The controversy surrounding Harry Reid’s remarks has occupied the nation’s political press since they broke late Friday
night.
But a second controversy lurks behind: did John Heilemann and Mark Halperin, the authors of Game Change, the book reporting the comments, “burn” Senator Reid by reporting his analysis of how candidate Obama’s electoral chances might be affected by being “light-skinned” and bereft of “Negro-dialect”?
It’s a complicated argument—made no clearer by missing information from all of the main participants—stemming from confusion about the terms. While the authors have so far declined to state that their source for the quote was Reid himself, the senator’s office has said that’s the case.
Halperin and Heilemann insist they haven’t “burned” anybody.

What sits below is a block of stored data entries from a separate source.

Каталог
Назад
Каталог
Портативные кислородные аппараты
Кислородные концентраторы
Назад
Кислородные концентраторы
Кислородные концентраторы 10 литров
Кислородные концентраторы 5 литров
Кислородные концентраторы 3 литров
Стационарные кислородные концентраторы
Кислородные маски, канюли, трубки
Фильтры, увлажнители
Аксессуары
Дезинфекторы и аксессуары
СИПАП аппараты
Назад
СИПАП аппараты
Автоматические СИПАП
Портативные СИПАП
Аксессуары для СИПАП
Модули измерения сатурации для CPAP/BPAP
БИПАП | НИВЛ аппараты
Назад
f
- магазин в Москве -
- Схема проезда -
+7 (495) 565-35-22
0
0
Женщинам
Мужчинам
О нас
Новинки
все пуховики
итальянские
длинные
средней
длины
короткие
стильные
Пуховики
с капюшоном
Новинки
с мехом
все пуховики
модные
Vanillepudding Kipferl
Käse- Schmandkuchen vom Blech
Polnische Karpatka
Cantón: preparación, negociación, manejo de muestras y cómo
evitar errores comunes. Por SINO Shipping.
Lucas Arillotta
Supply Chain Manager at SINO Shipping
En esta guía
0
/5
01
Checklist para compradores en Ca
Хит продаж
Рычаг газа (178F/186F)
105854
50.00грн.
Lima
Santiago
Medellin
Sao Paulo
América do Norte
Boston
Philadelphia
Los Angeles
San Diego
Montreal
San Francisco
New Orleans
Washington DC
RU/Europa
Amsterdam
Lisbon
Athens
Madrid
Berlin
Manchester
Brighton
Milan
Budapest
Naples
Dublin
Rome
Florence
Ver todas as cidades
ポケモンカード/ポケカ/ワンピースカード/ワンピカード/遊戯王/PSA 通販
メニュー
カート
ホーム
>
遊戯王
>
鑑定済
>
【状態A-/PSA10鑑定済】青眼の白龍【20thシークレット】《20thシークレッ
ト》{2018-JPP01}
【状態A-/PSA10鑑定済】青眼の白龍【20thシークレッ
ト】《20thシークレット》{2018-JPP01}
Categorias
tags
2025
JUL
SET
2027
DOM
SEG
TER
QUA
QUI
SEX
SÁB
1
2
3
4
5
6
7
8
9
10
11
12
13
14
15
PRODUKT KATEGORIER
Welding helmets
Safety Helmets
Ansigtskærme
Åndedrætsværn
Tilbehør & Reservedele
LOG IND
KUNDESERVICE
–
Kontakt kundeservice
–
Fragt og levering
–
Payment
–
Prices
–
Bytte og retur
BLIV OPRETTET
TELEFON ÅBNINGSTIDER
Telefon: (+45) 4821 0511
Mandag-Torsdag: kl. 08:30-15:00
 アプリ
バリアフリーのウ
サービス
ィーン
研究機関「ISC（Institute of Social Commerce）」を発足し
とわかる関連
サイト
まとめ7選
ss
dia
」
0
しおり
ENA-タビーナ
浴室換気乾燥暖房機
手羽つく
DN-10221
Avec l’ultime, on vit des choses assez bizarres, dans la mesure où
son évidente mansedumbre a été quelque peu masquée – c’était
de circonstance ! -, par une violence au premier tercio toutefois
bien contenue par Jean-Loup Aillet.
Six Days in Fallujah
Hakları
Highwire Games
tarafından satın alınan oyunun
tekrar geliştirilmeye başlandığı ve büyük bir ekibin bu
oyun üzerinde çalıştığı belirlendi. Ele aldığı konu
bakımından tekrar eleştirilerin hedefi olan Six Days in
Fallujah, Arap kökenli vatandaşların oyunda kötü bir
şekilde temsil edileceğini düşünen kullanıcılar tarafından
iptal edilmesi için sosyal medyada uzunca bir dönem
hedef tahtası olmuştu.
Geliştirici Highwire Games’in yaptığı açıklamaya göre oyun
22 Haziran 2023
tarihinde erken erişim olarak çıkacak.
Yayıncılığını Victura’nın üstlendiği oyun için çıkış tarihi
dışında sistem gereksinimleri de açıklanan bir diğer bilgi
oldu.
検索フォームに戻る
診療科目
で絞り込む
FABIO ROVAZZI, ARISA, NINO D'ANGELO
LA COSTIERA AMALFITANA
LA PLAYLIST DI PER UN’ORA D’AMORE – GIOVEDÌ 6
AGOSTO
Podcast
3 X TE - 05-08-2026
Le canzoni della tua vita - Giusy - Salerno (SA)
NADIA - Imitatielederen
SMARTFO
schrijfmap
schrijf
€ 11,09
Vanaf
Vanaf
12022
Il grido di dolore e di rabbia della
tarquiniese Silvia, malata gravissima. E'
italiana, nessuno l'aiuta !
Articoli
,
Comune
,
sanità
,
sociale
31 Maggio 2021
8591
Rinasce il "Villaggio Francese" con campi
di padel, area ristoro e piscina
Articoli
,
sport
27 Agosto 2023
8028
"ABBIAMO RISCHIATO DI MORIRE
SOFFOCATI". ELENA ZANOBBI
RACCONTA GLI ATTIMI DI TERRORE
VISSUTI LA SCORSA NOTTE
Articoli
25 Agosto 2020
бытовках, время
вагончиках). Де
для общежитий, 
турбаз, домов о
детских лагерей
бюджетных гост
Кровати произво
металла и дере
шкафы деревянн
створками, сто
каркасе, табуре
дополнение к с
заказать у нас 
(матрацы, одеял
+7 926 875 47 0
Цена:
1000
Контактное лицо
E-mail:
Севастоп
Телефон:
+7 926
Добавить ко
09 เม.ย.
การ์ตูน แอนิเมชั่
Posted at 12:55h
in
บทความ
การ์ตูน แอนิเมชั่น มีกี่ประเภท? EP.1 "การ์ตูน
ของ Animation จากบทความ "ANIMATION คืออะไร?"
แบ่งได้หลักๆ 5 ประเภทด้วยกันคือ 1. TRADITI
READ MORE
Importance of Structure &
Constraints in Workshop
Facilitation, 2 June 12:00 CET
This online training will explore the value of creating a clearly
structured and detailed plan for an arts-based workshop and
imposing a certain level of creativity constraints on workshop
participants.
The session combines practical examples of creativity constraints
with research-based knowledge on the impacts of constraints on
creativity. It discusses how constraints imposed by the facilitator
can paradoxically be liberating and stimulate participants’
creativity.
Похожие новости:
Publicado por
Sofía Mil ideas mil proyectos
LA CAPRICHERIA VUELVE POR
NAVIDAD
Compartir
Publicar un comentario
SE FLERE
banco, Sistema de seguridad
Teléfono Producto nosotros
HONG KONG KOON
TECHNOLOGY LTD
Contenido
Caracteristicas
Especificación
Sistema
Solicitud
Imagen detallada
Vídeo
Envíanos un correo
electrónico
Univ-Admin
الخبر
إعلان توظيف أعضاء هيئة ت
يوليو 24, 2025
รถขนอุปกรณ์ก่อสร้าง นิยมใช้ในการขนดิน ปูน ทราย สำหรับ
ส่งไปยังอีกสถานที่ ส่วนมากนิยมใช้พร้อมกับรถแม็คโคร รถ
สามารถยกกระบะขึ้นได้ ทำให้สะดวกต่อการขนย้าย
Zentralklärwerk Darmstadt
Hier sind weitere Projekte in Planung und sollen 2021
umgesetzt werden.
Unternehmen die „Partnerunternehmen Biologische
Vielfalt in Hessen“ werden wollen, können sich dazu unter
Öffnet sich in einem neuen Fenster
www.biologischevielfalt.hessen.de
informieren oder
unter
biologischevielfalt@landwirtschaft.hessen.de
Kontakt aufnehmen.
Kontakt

Further more, they outlined a definition of “deep background” in their author’s note, and suggested those were the terms of all the book’s
interviews.
But it seems that Reid has been telling people he feels like he was “burned” by the authors, perhaps because he never had the terms of the interview explained properly to him. While there’s evidence suggesting some of the fault lies with his staff, even at the highest levels of politics, how far should journalists go to make the terms of their conversations clear to their sources? And what would be the consequences if reporters were more explicit in this regard?
Harry Reid lacks sufficient sophistication despite his being around for so many years. His learning curve is apparently flat, or else he felt he could "trust" the authors because they are on his side of national politics and would not betray his observation about Mr. Obama's chances. Or, maybe he saw nothing out of the ordinary about his supposition, nothing that hadn't been said before in darker, quieter halls of Congress. Perhaps, Reid's comments were not even his own. Maybe the thought came from someone else and Reid thought it was asute and learned and would sound that way to the authors. Who knows what goes on in that man's mind?
#1 Posted by D. Matthews, CJR on Wed 13 Jan 2010 at 03:46 PM
Number one, Harry Reid's comment wasn't even remotely controversial, despite the use of the archaic term "Negro" for African Americans that was in wide and accepted use up until the 1970's. It's not like he used the "n" word.
Secondly, the discussion around the opaque sourcing is just splitting hairs. Ultimately, it matters little whether H/H got the quote from Reid and thus "burned" him outright, or got the quote from one of their malevolent, vicious interlocutors. These scumbags aren't journalists in any sense of the word, and it is futile to argue journalism standards about their work when they have no standards.
Heilemann and particularly Mark Halperin are the bottom-feeders of the beltway, ingesting the detritus of Campaign 2008 and expelling vicious and malevolent offal for the giddy consumption of the beltway gossips. It is telling that these obviously misogynist scumbags reserved their most malicious slander for the women in the campaign. Truly, deeply disgusting.
#2 Posted by James, CJR on Thu 14 Jan 2010 at 09:08 AM
Kurtz is a shill for the GOP and has been for years. But the better question is what the heck is the point of the gossip book penned by Halperin and Heilman? I cannot remember when journalists in their positions ever wrote gossip based on gossip.